Task prompt –
Report every line below that has the string "type" in it.

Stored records
------------------------------------

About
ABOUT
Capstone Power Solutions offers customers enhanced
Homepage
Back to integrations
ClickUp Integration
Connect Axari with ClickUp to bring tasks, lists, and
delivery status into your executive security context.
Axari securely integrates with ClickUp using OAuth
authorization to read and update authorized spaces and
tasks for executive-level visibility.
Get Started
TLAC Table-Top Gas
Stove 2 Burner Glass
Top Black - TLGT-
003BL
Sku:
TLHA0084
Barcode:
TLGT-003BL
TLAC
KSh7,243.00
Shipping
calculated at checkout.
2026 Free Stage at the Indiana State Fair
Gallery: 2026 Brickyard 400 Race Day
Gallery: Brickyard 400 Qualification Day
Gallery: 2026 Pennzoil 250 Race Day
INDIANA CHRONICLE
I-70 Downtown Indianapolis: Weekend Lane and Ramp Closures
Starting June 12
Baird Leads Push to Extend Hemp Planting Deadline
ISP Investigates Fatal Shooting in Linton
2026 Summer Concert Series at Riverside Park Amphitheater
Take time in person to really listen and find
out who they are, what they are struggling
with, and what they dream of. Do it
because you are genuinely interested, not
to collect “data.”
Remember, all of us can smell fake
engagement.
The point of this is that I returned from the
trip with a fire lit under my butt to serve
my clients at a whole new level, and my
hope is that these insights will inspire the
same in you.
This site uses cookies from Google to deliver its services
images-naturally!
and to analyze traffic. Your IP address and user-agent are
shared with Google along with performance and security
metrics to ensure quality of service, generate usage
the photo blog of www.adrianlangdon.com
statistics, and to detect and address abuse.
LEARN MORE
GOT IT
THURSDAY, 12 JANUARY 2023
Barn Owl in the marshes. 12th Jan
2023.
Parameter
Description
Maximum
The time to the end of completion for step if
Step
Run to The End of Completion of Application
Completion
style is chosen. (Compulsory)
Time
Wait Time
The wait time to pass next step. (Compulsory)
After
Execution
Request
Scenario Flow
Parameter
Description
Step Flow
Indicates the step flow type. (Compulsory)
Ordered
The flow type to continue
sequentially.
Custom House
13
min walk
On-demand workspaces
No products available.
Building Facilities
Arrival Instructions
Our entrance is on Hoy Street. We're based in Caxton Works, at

------------------------------------

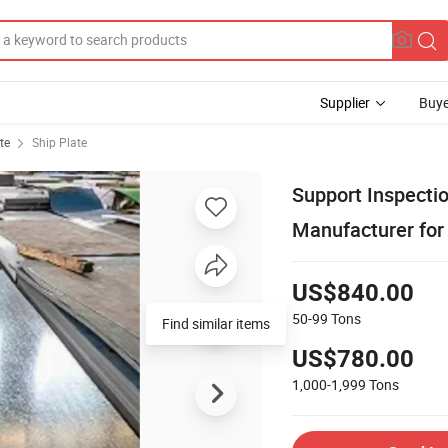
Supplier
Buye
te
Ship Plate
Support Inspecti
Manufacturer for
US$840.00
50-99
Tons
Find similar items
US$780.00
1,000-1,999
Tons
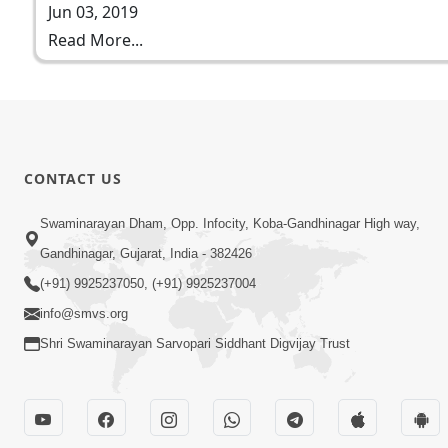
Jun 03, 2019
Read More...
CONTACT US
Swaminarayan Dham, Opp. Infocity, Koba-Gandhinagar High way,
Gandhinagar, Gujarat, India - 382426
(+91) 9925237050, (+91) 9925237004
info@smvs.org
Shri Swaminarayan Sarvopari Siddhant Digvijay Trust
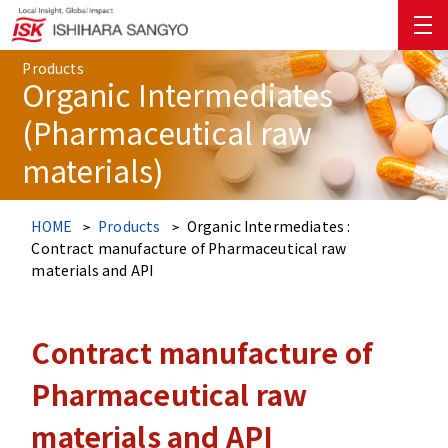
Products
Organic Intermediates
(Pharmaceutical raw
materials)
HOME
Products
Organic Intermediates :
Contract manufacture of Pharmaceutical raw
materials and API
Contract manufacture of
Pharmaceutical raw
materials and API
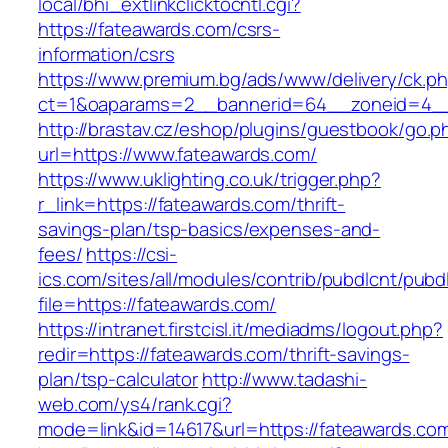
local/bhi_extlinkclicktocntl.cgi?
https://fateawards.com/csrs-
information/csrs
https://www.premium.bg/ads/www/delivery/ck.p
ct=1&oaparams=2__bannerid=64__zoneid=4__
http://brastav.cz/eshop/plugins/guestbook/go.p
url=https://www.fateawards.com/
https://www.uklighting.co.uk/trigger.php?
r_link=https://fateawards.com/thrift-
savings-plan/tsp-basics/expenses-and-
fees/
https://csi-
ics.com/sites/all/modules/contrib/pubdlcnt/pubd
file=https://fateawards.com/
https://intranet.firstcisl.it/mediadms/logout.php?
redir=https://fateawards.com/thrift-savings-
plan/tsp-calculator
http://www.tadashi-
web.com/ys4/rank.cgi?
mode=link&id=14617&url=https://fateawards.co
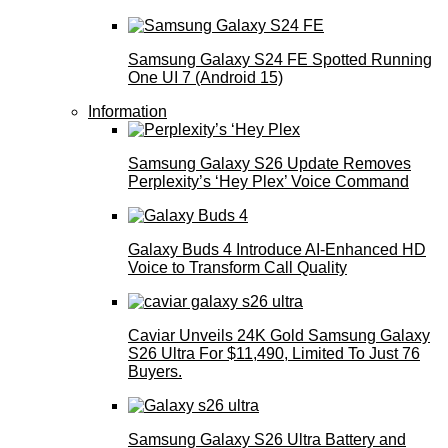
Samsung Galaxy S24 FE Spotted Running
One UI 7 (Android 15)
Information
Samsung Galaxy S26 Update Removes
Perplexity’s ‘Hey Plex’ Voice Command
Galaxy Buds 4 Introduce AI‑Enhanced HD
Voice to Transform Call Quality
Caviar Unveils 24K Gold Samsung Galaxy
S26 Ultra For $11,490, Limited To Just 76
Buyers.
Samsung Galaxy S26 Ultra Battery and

------------------------------------

Exercise response –
Indicates the step flow type. (Compulsory)
The flow type to continue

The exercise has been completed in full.